J’aurais aimé en être aussi sûr qu’elle. Mais Charles ne m’a pas laissé le temps d’y penser. Il a poursuivi sur sa lancée :
- Quand vous bénissez quelqu’un qui vous fait du mal, ce n’est pas une façon de vous résigner et d’accepter passivement qu’il vous torture, de l’encourager à continuer. Au contraire ! D’abord, vous acceptez activement ce qui est, la réalité, en suivant la pente de moindre résistance à celle-ci. Ce qui est, est. D’accord, Mylène ?
La femme devant lui a eu l’air surprise, a balbutié un « oui, mais... ». Charles n’a pas attendu qu’elle élabore :
- Voilà, cet homme me frappe. Cela fait vingt ans qu’il me frappe. C’est la réalité, je ne peux pas me raconter d’histoires. Alors je fais face à cette réalité, je l’accepte entièrement comme étant ma réalité pour l’instant…
La jeune bouddhiste est intervenue :
- Oui mais je dois m’en protéger, si le mec me frappe !
Charles a souri :
- On est d’accord. Je dois m’en protéger, bien sûr, par amour de moi-même. Et c’est là que cela devient subtil. Comment vais-je m’en protéger ? Est-ce en répondant avec la même violence ou en trouvant une autre voie pour l’empêcher de me nuire, mais sans chercher à le détruire ?
Brouhaha dans la salle, ce qui a laissé le temps à Charles de rassembler ses idées avant de continuer, adossé au fauteuil rouge :
- Je me souviens d’une très belle citation de Romain Gary, et Gary a fait de la Résistance, s’est battu contre les nazis. Mais voilà ce qu’il disait : ce qui est embêtant avec les nazis, c’est que quand vous en avez tué un, vous vous apercevez que c’était un être humain…

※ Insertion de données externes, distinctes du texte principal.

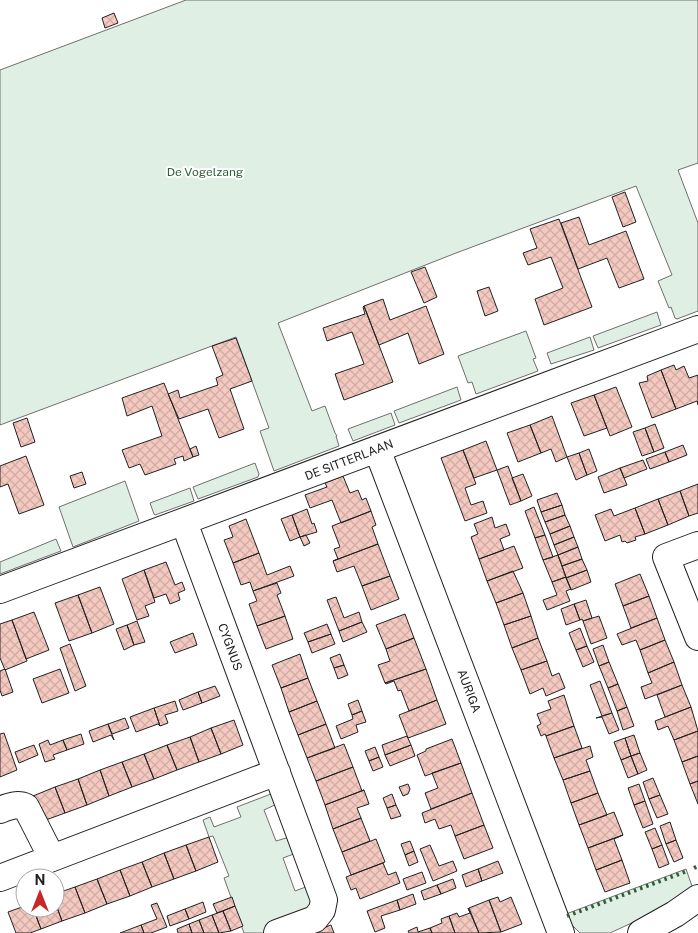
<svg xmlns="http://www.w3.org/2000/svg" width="698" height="933" font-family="'Public Sans',sans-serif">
<defs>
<pattern id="building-cross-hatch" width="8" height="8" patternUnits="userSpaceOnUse" patternTransform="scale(1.25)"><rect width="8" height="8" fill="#f3c9c0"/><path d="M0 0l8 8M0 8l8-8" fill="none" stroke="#d0aca5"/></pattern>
</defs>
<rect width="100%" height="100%" fill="#fff"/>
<path fill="#e0efe3" stroke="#6f6f6f" d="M186 0H698V163L678 170 698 223V311L677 319 675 318 671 307 669 308 658 281 672 275 636 186 456 253 278 323 312 411 325 406 335 433 337 436H336L339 446 274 471 260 431 269 428 236 337 0 425V70Z
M657 312 661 325 598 348 593 336Z
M526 331 536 358 533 359 538 371 476 394 472 382 468 383 458 356Z
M590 337 594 350 551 364 547 353Z
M457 387 461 400 399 423 394 411Z
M391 413 395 425 353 441 348 429Z
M255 463 259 474 258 477 198 499 193 487Z
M125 481 139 521 73 547 59 507Z
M190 488 194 501 155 515 154 514 150 503Z
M56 539 61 551 0 574V562Z
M276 792 279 803 264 810 276 841 293 836 299 852 283 858 295 891 311 885 315 905 265 933H244L224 878 229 876 213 836 209 837 203 820 210 817 214 827 241 817 237 807Z
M686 869 693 889 636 921 610 933H580L572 925 566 914Z"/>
<path fill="url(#building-cross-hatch)" stroke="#222" d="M114 13 118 23 105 28 102 18Z
M625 192 636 222 623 227 612 197Z
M579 217 589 245 626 231 644 279 619 288 607 258 578 269 561 223Z
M559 219 592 307 544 325 535 299 563 288 551 257 528 265 523 253 537 248 530 229Z
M425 267 437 297 424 303 411 272Z
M489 287 498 311 485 316 477 291Z
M383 299 390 320 426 306 444 354 419 364 408 333 379 345 364 306Z
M364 306 393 382 344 400 335 374 364 364 352 332 327 341 323 328 365 314 363 307Z
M236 338 252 381 230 389 244 429 219 438 208 409 179 419 168 394 178 390 180 398 218 385 216 378 223 375 212 346Z
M674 365 676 370 684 366 689 378 698 375V405L697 401 676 409 661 370Z
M661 370 676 409 652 418 639 383 648 381 647 376Z
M164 383 193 457 184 461 183 456 174 459 176 464 145 475 140 464 129 468 122 450 162 436 152 406 127 416 122 398Z
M616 387 632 427 610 436 594 395Z
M594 395 607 428 584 436 571 403Z
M552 416 567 457 556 462 551 449 541 453 530 425Z
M27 418 35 442 21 447 13 423Z
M655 424 664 448 654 452 645 428Z
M530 425 541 453 518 462 507 433Z
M645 428 654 452 642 456 633 432Z
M486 441 497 470 474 478 463 450Z
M683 445 687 455 669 462 665 452Z
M196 446 199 455 193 457 190 449Z
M589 449 597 471 587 475 579 453Z
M463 450 476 484 465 488 471 505 483 501 487 513 465 521 441 458Z
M665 452 669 462 650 469 646 459Z
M579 453 587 475 576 480 567 457Z
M26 456 44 505 19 514 8 484 0 487V466Z
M643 460 647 469 624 478 620 468Z
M508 466 521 501 510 505 497 470Z
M620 468 627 485 604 493 598 477Z
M82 472 86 484 74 488 70 476Z
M523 474 532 496 521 501 512 478Z
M343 476 350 493 358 490 362 500 366 498 371 511 341 523 332 500 310 508 305 495 327 487 325 483Z
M698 484V513L689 516 680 491Z
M680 491 689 516 668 525 658 499Z
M557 493 562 505 541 512 537 500Z
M658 499 668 525 645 534 635 508Z
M562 505 565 515 545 522 541 512Z
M534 507 545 535 535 538 525 511Z
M635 508 645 534 635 537 636 540 627 543 625 541 622 542 620 535 605 541 595 515 611 509 614 516Z
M307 509 312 524 314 523 317 532 300 537 292 515Z
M371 511 376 525 372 527 378 544 333 561 338 559 334 549 340 547 332 526Z
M292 515 300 537 290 541 281 519Z
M565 515 570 526 550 534 545 522Z
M492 517 495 528 506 524 510 535 500 539 504 550 479 559 471 537 478 534 474 524Z
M246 519 259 553 233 563 224 540 233 537 229 526Z
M570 526 574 537 554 545 550 534Z
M306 535 310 543 304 546 300 537Z
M545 535 553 557 543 560 535 538Z
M574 537 578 547 558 555 554 545Z
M378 544 390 576 362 586 354 566 337 572 333 561Z
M514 546 523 568 487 581 479 559Z
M578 547 582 559 562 566 558 555Z
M259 553 267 575 290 566 294 576 253 591 250 582 241 585 233 563Z
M558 555 566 577 552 582 543 560Z
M582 559 587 570 566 578 562 566Z
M166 562 175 585 182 582 185 590 178 593 180 600 170 604 166 594 154 598 144 570Z
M144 570 155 602 145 606 149 616 137 620 122 579Z
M587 570 591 582 571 590 566 578Z
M513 571 523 593 496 603 487 581Z
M640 574 649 596 623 606 615 584Z
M390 576 399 599 371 610 362 586Z
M566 577 571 589 566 591 570 601 547 610 543 600 557 595 552 582Z
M277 583 281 593 277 595 285 616 257 626 249 604 257 601 253 591Z
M100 587 114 624 92 633 78 595Z
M523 593 531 616 504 625 496 603Z
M78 595 92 633 69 641 55 603Z
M649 596 657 618 631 628 623 606Z
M336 597 344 618 359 612 362 622 339 631 327 600Z
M586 600 592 618 583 621 582 619 580 620 574 604Z
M574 604 580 620 566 625 561 609Z
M34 612 49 650 26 659 12 620Z
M405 614 414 638 386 649 376 625Z
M285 616 293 639 266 649 257 626Z
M531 616 538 638 512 648 504 625Z
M599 616 607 638 591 644 583 621Z
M657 618 665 640 640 650 636 640 622 645 617 634Z
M12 620 27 661 5 670 0 658V624Z
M137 621 145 642 134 645 127 625Z
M362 622 367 632 343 642 339 631Z
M327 624 331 634 308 642 304 633Z
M127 625 134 645 124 650 116 629Z
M580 628 587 646 576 650 569 633Z
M193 633 197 645 175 653 170 642Z
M331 634 335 644 312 653 308 642Z
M414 638 426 669 385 683 378 665 390 661 386 649Z
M538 638 547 661 521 670 512 648Z
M665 640 674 662 648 673 640 650Z
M70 644 86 686 75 691 60 648Z
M603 645 609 662 599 666 593 649Z
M587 646 594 662 583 667 576 650Z
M300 654 308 678 281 688 272 665Z
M340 654 344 665 334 668 330 658Z
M547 661 552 676 559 673 565 688 546 696 543 688 530 694 521 670Z
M609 662 618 684 608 688 599 666Z
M674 662 682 685 645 699 641 687 652 683 648 673Z
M344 665 348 675 338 679 334 668Z
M5 669 13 692 2 696 0 690V671Z
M60 669 69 693 42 703 33 679Z
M426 669 437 700 409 711 401 690 398 691 394 681 386 684 385 683Z
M308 678 317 701 289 712 281 688Z
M600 681 612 713 602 716 590 685Z
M618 684 627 707 617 711 608 688Z
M682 685 691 707 665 717 657 695Z
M215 686 220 696 202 703 198 692Z
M198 692 202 703 183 710 179 700Z
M564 695 574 726 546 736 545 734 541 736 537 726 541 724 537 714 551 709 548 701Z
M358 700 362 711 352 715 348 704Z
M437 700 446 724 408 738 399 715Z
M175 701 178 711 165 715 168 723 160 726 154 708Z
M317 701 326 724 298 735 289 712Z
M627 707 634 726 623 730 617 711Z
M691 707 698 731 674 740 668 726 658 730 655 721Z
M154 708 160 726 158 724 136 732 130 717Z
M362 711 366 722 356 725 358 732 341 739 336 726 353 719 352 715Z
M612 713 619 730 609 734 602 717 596 718Z
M125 718 129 728 112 734 108 724Z
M234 720 243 745 221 754 211 728Z
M108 724 114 740 111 735 93 742 89 731Z
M326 724 335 748 307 758 298 735Z
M574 726 582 748 554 758 546 736Z
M211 728 221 754 199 762 190 737Z
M698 731V756L682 762 674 740Z
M4 733 17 770 0 777V734Z
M81 734 84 744 67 750 63 740Z
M634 735 640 753 631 756 625 738Z
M407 736 411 745 385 755 382 745Z
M190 737 199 762 177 770 167 745Z
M625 738 631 756 621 760 614 742Z
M452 739 461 763 425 776 417 755 426 751V749Z
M48 740 50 745 63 740 67 750 53 755 55 759 45 762 39 744Z
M344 744 353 767 316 781 307 758Z
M34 745 38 755 19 763 15 752Z
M167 745 177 770 154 779 144 754Z
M411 745 415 756 390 766 385 755Z
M590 746 593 757 586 760 590 771 563 780 554 758Z
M375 747 379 757 369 761 365 751Z
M640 753 647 770 638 774 631 756Z
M144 754 154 779 132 787 122 762Z
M631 756 638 774 628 778 621 760Z
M698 756V781L690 784 682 762Z
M379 757 383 767 373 771 369 761Z
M122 762 132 787 109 796 100 770Z
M461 763 472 793 431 809 425 793 438 788 432 773Z
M353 767 362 791 364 790 325 805 316 781Z
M100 770 109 796 87 805 78 779Z
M590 771 598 793 571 803 563 780Z
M653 778 660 795 649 799 643 782Z
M78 779 87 805 65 813 55 787Z
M698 781V804L690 784Z
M408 784 410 789 408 794 403 796 399 787Z
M639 784 645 801 634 805 628 788Z
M55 787 65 813 43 821 33 796Z
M364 790 369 804 357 808 361 818 333 829 325 805Z
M472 793 484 825 455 836 451 825 439 829 435 819 425 823 422 813Z
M598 793 607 815 579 825 571 803Z
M392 794 396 805 387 808 383 798Z
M660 795 668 814 657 818 649 799Z
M645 801 653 824 643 828 634 805Z
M396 805 401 816 391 819 387 808Z
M614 812 623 835 588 848 579 825Z
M361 818 370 841 342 852 333 829Z
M670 822 676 840 666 844 660 826Z
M484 825 493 848 464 859 455 836Z
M655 828 662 845 652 849 645 832Z
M623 835 614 839 622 860 596 870 588 848Z
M209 837 218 862 196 871 186 845Z
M376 839 385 862 351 875 342 852Z
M676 840 683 858 674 862 666 844Z
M410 841 414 851 405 855 401 844Z
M186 845 196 871 174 879 164 853Z
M430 845 439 866 453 861 457 871 433 881 420 849Z
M662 845 669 864 659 868 652 849Z
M414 851 418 862 409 866 405 855Z
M164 853 174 879 152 887 142 862Z
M622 860 630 883 605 892 596 870Z
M498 861 503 873 482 881 478 869Z
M142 862 152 887 130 896 120 870Z
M383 863 388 875 396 872 400 883 360 899 356 888 351 890 346 877Z
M478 869 482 881 466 887 462 875Z
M120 870 130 896 107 904 97 879Z
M422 872 426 883 407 890 403 879Z
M97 879 107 904 85 913 75 887Z
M453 879 456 888 441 894 437 885Z
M437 885 441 894 424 900 421 891Z
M75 887 85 913 62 921 55 902V894Z
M413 894 416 904 400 910 397 900Z
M232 897 235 906 217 913 213 904Z
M498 897 500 902 511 897 522 924 501 932 489 900Z
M397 900 400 910 381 916 385 928 375 932 367 911Z
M489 900 501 932 479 933 469 908Z
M55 902 62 921 41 929 33 908H55Z
M203 902 206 912 189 919 185 909Z
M157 903 167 927 151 933H144L141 925 157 919 151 905Z
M25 906V908H33L41 929 30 933H16L8 912Z
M235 906 243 926 231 931 223 911Z
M468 908 479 933H455L449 916 457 913 459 917 470 913Z
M185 909 189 919 170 926 167 916Z
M223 911 231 931 219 933 212 915Z
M212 915 219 933H204L199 920Z
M449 916 455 933H432L430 928 442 923 441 919Z
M199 920 204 933H192L189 924Z
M189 924 192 933H178L177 929Z
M141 925 144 933H120Z
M331 925 334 933H316L315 931Z
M417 927 418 932 430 928 432 933H409L408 931Z"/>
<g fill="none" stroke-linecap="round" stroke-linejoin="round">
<defs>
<path id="minor" d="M377 449 561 933
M184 522 324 900 322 910 315 919 277 933
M698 545 666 557 698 637
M0 590 698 329
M0 810C9 806 18 803 26 807L52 858
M0 878 277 772
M641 933 675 914 698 898"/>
</defs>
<use href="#minor" stroke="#222" stroke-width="28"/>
<use href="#minor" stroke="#fff" stroke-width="26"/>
<path stroke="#2f5e38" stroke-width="4" stroke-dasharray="2.5 4" stroke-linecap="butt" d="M694 868 698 866
M567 916 687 871"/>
</g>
<g text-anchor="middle" stroke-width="4" stroke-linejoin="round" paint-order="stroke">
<g font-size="12" fill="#2f5e38" stroke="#fff">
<text x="205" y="176">De Vogelzang</text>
</g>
<g font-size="12" fill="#222" stroke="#fff">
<text transform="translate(349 460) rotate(-21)" y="4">DE SITTERLAAN</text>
<text transform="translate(230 647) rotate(70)" y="4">CYGNUS</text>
<text transform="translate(469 691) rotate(69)" y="4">AURIGA</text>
</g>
</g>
<g transform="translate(40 893)"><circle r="24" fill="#ffffff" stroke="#a7a7a7"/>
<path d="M0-4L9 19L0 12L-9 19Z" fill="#c62828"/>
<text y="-8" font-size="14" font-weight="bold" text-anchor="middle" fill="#222222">N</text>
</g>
</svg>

J’ai tendu l’oreille. Il réveillait de vieilles mémoires. J’ai eu l’occasion de ressentir ce trouble consistant en flinguer un parfait enfoiré, et de saisir dans son regard au dernier moment une lueur de douleur, de tristesse et de désarroi qui vous faisait regretter un instant votre geste. Je me suis souvenu de ce type que j’avais abattu sur le pas de sa porte car il recrutait des jeunes pour une milice islamiste. J’étais certain que c’était un parfait salop car plusieurs d’entre eux avaient disparu ou avaient été retrouvés portant des traces de torture. Cependant, quand je m’étais penché sur lui pour m’assurer qu’il ne respirait plus, j’avais été frappé de voir dans sa main la photo d’une femme entourée d’enfants, qu’il avait éprouvé le besoin d’embrasser en agonisant. Charles parlait encore :
- La plus grande victoire de votre agresseur, c’est de vous entraîner dans le conflit de telle sorte que vous alimentez sa fréquence d’énergie. Si une personne vous hait et veut vous détruire, il commence à y arriver véritablement quand vous le haïssez à votre tour et voulez le détruire. Vous gagnerez peut-être la guerre mais vous aurez perdu votre âme en route, et votre ennemi vous possédera de l’intérieur…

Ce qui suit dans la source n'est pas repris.